Para Adele, essas cobranças são fruto da discriminação. "Achavam que eu não tinha esse direito por ser mulata. Quando falavam alguma coisa, era sempre com ironia. Sofri e continuo sofrendo machismo, preconceito e discriminação. Acreditam que as pessoas de cor pertencem à favela e não têm educação." Ela diz que, por isso, nunca teve espaço para mostrar seu verdadeiro potencial.

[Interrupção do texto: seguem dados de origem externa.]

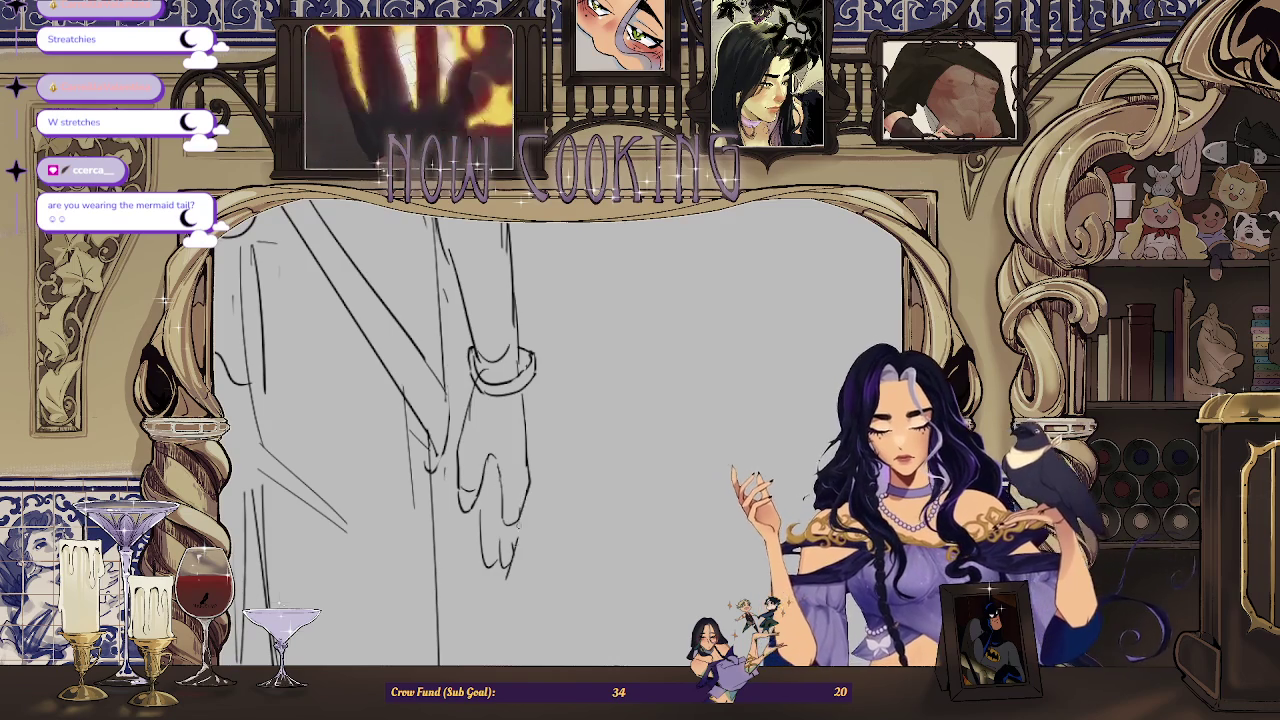
key("ctrl+z")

"Ainda me considero virgem no sentido de fazer um trabalho prestigiado no cinema, na TV ou no teatro. Mas me guardo porque tudo tem sua hora", diz, esperançosa. Enquanto isso, Adele se prepara viajando e estudando novos idiomas, costumes e países.

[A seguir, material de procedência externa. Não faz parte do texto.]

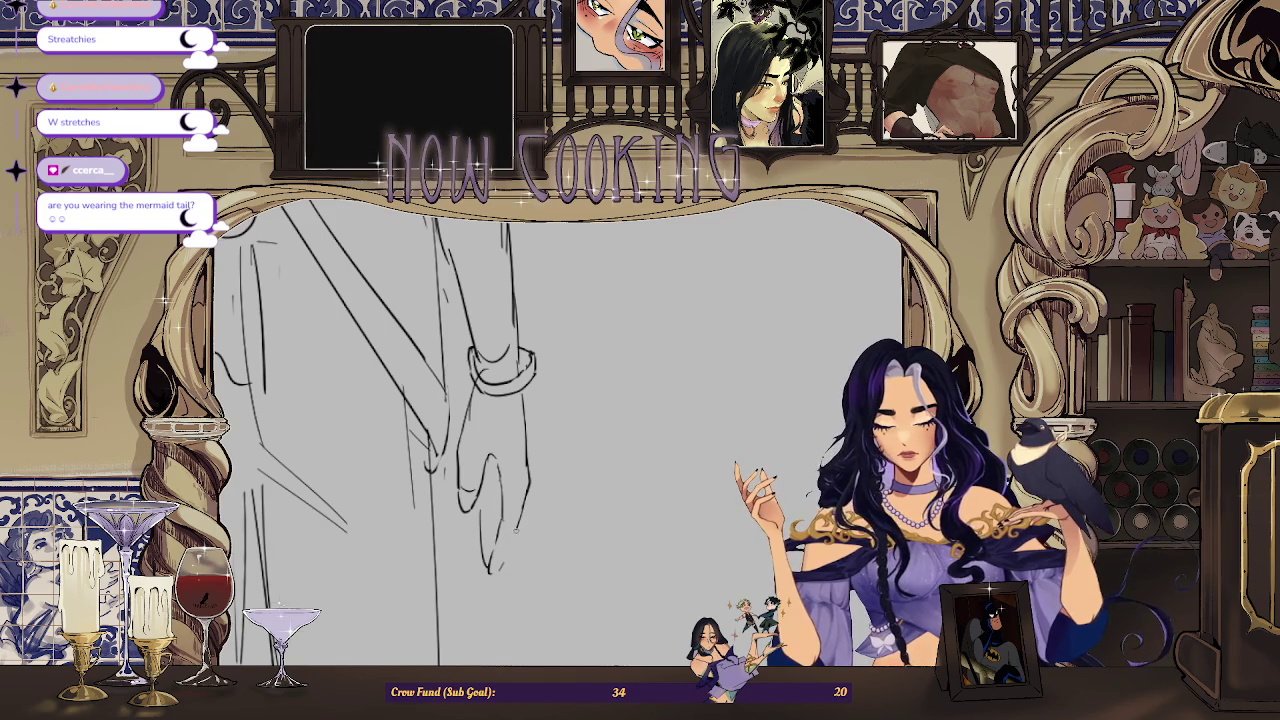
left_click_drag(400, 400, 440, 440)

Profissionalmente, conta que está ocupada com o roteiro de um filme sobre a sua vida. "Será uma obra complexa e eu narrarei toda a história", adianta. Também se prepara para fazer um musical. "Será o 'Adele para Maiores'. Canto, danço, interpreto e mostro tudo o que aprendi desde o começo da minha carreira. Vai surpreender muita gente", diz sobre a peça, que deve estrear entre no começo de 2020.

Da garota que perdeu o pai aos 15 anos até se tornar a mulher que é hoje, Adele precisou superar muitos obstáculos e não esconde seu orgulho. "Tive reconhecimento do público e estou no imaginário das pessoas. Isso me gratifica muito. Eu custei muito para ser Adele e me manter assim."